In [1]:
# Notebook based on https://towardsdatascience.com/building-a-real-time-prediction-pipeline-using-spark-structured-streaming-and-microservices-626dc20899eb
import os
os.environ['PYSPARK_SUBMIT_ARGS'] = "--packages=org.apache.spark:spark-sql-kafka-0-10_2.12:3.0.0 pyspark-shell"

In [2]:
import findspark
findspark.init()
from pyspark.sql import SparkSession
import pandas as pd
import uuid
import random
from confluent_kafka import Producer
import json
from pyspark.sql import SparkSession
from pyspark.sql.types import *
from pyspark.sql.functions import *
import requests

In [None]:
# kafka producer variables

simple_messages = [
'I love this pony',
'This restaurant is great',
'The weather is bad today',
'I will go to the beach this weekend',
'She likes to swim',
'Apple is a great company'
]

bootstrap_servers='kafka:9092'
topic='test'
msg_count=5

In [None]:
def delivery_report(err, msg):
    """ Called once for each message produced to indicate delivery result.
        Triggered by poll() or flush(). """
    if err is not None:
        print('Message delivery failed: {}'.format(err))
    else:
        print('Message delivered to {}'.format(msg.topic()))

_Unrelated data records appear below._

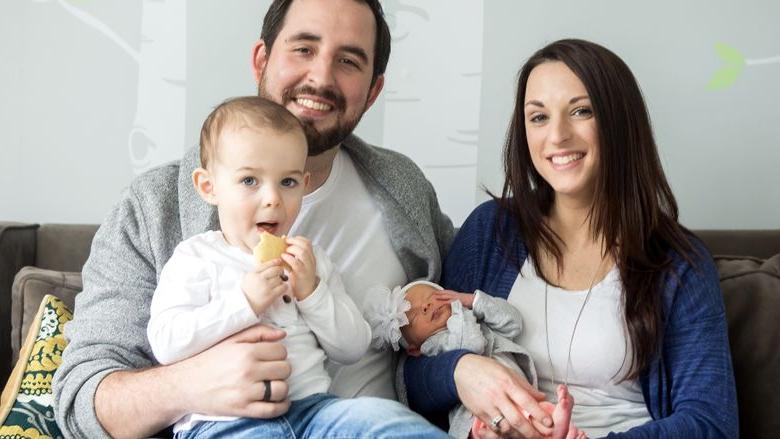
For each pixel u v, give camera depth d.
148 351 1.52
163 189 1.63
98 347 1.48
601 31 2.30
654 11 2.29
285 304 1.43
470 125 2.35
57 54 2.37
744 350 1.75
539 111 1.69
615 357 1.62
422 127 2.36
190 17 2.35
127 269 1.57
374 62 1.78
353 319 1.46
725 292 1.79
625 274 1.64
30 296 1.87
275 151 1.41
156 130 2.37
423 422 1.28
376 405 1.30
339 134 1.70
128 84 2.37
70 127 2.38
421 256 1.81
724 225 2.30
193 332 1.33
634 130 1.67
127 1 2.36
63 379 1.46
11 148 2.38
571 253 1.75
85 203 2.38
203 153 1.48
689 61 2.29
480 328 1.68
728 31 2.27
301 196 1.47
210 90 2.36
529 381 1.65
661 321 1.61
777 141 2.28
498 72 2.33
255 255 1.39
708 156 2.30
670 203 1.73
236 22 2.35
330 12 1.66
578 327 1.65
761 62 2.27
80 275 1.94
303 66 1.67
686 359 1.59
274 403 1.32
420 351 1.71
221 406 1.31
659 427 1.48
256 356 1.32
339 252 1.75
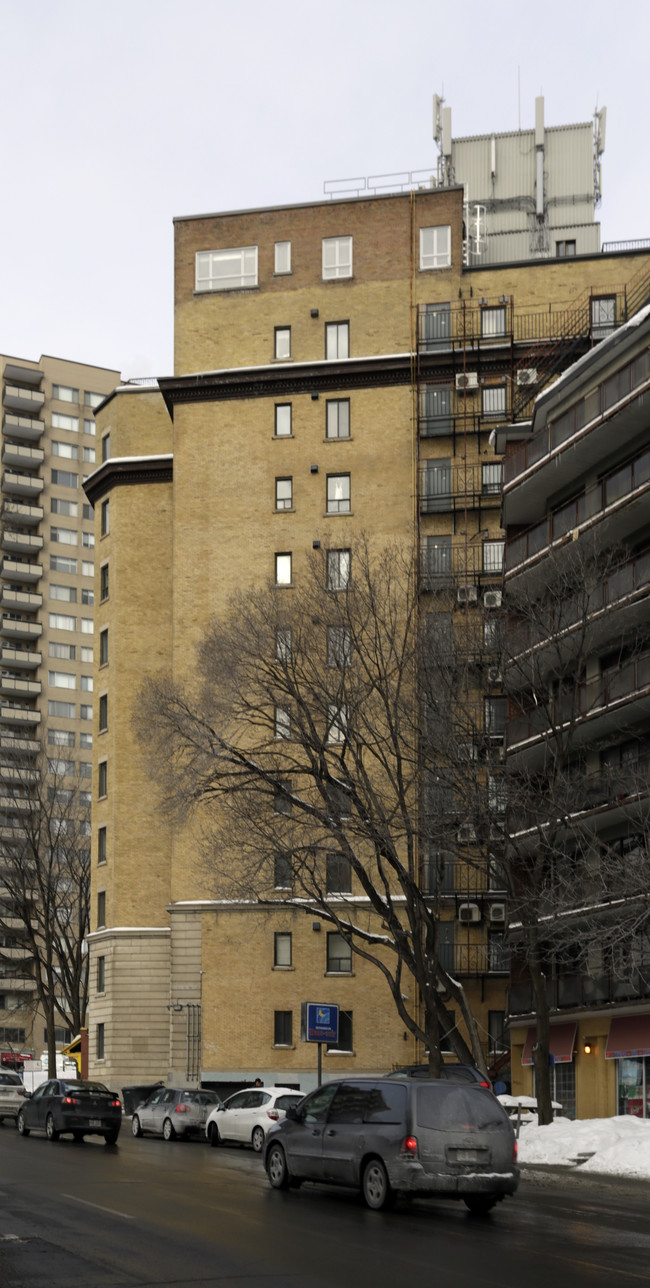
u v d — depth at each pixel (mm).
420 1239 16703
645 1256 15633
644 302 57719
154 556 61469
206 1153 31922
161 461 61750
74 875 64312
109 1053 57094
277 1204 20016
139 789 59531
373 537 57344
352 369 58750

def confluent_kafka_producer():

    p = Producer({'bootstrap.servers': bootstrap_servers})
    for data in simple_messages:
        
        record_key = str(uuid.uuid4())
        record_value = json.dumps({'data': data})
        
        p.produce(topic, key=record_key, value=record_value, on_delivery=delivery_report)
        p.poll(0)

    p.flush()
    print('we\'ve sent {count} messages to {brokers}'.format(count=len(simple_messages), brokers=bootstrap_servers))

In [None]:
confluent_kafka_producer()

Message delivered to test
Message delivered to test
Message delivered to test
Message delivered to test
Message delivered to test
Message delivered to test
we've sent 6 messages to kafka:9092


In [3]:
spark = SparkSession \
    .builder \
    .appName('RealtimeKafkaML') \
    .getOrCreate()

df_raw = spark \
  .readStream \
  .format('kafka') \
  .option('kafka.bootstrap.servers', "broker:29092") \
  .option("startingOffsets", "earliest") \
  .option('subscribe', "alt_liquidations") \
  .load()

df_json = df_raw.selectExpr('CAST(value AS STRING) as json')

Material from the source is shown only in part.